VOLCANIC ASH |
In the charged politics over the Hawaii Superferry, several state legislators are calling for an investigation of how the Lingle administration precipitated this legal muddle by allowing the ferry to sail without an environmental assessment.
There are many questions that need to be answered, and accountability must eventually be served, but now is one of those times when leadership means worrying about fixing the problem before fixing the blame.
The first duty of lawmakers is to see if they can find a workable solution to a conflict that potentially exposes the state to massive liability. Getting sidetracked by finger-pointing does little to achieve that end.
And when the time comes for pointing fingers, any investigation of the administration by legislators will have no credibility unless lawmakers are also willing to point fingers at themselves.
They share a fair amount of responsibility along with the governor for having to consider a special session to allow the Superferry to operate while a court-ordered environmental review is done.
Negotiations are under way between Gov. Linda Lingle, the Legislature and Superferry executives to explore a compromise that would allow the Superferry to sail with a reasonable chance to achieve its business plan while addressing environmental concerns expressed by the courts and community protesters.
The administration has already offered a substantial concession by proposing that legislation to save the Superferry require a full environmental impact statement instead of the lesser environmental review required by the Supreme Court.
But swing legislators want more — primarily interim measures to mitigate the danger to whales, the threat of invasive species being transported from island to island and congestion at the ports.
These are reasonable concerns, but it becomes a question of whether restrictions can be devised that satisfy environmental worries while allowing the Superferry to operate with a fair chance of economic return.

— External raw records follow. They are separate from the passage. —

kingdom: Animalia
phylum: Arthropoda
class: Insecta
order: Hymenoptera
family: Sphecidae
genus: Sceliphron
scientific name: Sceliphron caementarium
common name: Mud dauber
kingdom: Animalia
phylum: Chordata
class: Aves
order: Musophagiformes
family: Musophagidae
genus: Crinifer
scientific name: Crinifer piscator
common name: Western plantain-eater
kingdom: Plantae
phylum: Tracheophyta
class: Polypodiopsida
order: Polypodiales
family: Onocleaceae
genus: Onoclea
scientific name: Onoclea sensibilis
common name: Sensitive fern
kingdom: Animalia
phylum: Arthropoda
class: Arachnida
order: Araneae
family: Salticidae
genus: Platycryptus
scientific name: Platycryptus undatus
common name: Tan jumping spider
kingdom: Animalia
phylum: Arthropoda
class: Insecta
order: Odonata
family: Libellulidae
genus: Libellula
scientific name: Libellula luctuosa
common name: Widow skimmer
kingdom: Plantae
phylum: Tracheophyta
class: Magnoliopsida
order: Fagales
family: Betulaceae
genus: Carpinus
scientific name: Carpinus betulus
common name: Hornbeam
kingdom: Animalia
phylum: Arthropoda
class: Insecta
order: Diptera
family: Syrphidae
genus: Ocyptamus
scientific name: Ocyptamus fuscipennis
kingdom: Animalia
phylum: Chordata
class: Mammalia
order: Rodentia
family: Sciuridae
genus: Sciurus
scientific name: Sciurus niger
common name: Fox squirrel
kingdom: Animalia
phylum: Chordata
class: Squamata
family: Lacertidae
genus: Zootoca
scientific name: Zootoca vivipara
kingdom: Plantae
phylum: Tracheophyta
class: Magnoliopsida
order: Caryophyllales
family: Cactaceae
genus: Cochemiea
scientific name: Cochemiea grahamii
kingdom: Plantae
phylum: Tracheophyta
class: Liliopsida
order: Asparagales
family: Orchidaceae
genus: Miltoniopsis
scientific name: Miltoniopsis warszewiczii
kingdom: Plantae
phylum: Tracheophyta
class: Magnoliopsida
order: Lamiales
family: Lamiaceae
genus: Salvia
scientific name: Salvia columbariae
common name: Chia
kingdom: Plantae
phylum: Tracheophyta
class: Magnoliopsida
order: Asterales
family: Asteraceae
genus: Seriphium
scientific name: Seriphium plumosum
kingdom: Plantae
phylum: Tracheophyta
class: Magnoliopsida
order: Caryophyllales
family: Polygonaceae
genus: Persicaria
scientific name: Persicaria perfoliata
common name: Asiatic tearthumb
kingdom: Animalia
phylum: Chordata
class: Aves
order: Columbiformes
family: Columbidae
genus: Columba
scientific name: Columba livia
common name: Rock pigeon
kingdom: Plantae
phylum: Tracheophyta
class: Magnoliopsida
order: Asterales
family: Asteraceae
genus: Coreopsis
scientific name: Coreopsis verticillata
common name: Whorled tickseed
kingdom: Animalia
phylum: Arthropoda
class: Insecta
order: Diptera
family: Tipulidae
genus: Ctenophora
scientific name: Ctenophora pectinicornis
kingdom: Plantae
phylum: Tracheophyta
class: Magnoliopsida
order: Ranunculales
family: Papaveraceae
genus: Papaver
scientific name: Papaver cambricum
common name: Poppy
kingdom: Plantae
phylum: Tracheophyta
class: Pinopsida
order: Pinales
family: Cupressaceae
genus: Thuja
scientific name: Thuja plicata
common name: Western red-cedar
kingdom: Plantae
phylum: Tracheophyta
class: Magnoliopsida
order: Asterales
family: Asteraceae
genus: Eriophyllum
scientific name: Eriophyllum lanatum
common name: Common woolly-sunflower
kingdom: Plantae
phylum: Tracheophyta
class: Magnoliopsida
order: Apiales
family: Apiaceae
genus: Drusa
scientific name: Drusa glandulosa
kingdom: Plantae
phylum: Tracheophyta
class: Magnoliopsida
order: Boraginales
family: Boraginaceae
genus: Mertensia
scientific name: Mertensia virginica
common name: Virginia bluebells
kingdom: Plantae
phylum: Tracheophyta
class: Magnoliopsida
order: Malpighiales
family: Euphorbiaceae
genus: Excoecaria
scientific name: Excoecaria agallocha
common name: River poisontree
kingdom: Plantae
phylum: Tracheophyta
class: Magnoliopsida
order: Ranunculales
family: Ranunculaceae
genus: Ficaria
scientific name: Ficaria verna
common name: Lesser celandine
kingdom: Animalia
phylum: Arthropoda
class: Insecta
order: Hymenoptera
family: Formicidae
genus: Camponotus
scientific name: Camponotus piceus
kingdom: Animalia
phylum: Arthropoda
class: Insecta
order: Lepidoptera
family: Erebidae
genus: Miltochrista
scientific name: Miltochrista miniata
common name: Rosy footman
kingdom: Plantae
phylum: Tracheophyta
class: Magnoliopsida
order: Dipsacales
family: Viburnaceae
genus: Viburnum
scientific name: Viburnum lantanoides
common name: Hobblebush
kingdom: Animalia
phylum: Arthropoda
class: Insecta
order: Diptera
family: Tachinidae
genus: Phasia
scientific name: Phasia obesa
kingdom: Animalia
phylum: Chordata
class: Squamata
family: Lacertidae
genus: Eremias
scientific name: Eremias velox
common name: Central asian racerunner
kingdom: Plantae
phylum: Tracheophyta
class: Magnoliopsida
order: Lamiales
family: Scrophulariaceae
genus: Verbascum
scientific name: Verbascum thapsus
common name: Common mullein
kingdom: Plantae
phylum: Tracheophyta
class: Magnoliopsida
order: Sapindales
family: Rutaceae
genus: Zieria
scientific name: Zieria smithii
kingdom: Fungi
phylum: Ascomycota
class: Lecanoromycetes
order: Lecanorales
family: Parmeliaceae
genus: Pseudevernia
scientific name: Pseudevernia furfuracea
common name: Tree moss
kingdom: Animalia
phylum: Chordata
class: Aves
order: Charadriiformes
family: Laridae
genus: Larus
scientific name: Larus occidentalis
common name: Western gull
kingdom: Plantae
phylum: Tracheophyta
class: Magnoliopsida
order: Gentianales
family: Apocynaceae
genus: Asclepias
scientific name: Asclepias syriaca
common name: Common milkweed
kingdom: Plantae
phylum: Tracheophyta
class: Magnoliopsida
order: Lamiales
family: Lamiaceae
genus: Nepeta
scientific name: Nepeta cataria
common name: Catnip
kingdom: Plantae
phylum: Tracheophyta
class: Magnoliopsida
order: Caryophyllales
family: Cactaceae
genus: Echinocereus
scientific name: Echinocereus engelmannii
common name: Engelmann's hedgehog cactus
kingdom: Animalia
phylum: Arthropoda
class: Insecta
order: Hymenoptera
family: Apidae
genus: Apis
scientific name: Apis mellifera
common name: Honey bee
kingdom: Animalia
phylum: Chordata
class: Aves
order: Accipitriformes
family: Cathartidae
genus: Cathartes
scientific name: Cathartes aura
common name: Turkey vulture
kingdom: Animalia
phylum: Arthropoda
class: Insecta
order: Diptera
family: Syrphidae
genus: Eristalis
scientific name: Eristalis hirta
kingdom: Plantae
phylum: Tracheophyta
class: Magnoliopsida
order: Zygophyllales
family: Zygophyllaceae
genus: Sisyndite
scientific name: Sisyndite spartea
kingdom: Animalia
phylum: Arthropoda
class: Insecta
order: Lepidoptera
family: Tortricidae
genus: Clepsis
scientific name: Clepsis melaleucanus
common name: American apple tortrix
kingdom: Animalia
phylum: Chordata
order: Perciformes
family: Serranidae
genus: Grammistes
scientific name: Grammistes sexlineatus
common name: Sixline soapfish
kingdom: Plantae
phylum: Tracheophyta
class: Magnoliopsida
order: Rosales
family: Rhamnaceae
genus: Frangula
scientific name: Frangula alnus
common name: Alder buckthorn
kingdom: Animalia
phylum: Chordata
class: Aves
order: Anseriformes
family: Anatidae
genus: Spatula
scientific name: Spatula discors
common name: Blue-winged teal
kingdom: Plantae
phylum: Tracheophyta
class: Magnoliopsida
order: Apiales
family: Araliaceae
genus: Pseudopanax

Significantly restricting the Superferry's high speed to protect the whales, for instance, could turn away potential passengers by making the interisland passage unduly long and leave it difficult for the ferry to meet a tight schedule of daily trips to Maui and Kaua'i.
If the cuffs are too tight, the Superferry — which has already had to furlough most of its workers — might decide that its best chance of recovering losses would be it lease its ships into service elsewhere and sue the state for changing the rules at the last minute after $300 million in investments were made in good faith and contracts to use state harbors were signed.
In hindsight, it's obvious that errors of judgment were made in pushing ahead without an environmental review, and Lingle can't skate away by declaring that her administration did nothing wrong without a thorough and public review of exactly what was done and why.
But neither can self-righteous legislators get away with laying all of the blame on the administration.
Many lawmakers who are now criticizing Lingle signed a resolution in 2004 urging expedited permitting for the ferry and approved $40 million in harbor improvements while specifically rejecting calls for an environmental review.
There was nothing stopping legislators then from asking then the questions they have now, and there's no escaping accountability for failing to do so.
For Hawai'i lawmakers to say they were just following the administration instead of using their considerable resources to make their own assessments sounds like members of Congress who tried to shrug off their votes for the Iraq war by claiming they were misled by the president.
The only way Lingle or the Legislature can avoid being seriously singed in the coming blame game is to find a way to work this out now.